- Prompt
Go through the data below line by line and count those containing the word "default". Reply with the count only.

Records from a collection:
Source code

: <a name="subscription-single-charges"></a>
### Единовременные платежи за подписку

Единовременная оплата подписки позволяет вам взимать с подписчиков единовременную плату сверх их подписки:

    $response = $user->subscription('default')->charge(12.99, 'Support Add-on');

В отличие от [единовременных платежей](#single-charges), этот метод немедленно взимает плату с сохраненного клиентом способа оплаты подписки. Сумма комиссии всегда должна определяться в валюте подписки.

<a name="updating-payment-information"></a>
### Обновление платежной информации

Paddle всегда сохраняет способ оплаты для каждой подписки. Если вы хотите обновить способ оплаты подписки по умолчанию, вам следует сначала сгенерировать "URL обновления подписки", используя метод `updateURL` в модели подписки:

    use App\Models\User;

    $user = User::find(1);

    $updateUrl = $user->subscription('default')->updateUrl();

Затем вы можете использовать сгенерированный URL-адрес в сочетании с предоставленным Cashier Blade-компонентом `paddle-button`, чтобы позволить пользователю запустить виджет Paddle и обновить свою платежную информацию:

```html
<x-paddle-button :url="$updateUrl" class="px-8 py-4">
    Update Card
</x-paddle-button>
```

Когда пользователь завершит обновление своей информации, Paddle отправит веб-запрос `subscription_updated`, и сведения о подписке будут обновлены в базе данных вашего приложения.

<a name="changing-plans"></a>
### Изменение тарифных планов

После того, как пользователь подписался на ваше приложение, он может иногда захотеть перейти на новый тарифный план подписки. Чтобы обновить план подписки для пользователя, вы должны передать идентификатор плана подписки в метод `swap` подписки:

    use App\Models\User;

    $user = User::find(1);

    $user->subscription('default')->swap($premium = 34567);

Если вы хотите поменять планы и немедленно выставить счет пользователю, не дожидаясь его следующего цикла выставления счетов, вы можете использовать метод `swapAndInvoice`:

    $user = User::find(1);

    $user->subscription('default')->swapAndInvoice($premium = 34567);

- Response below
4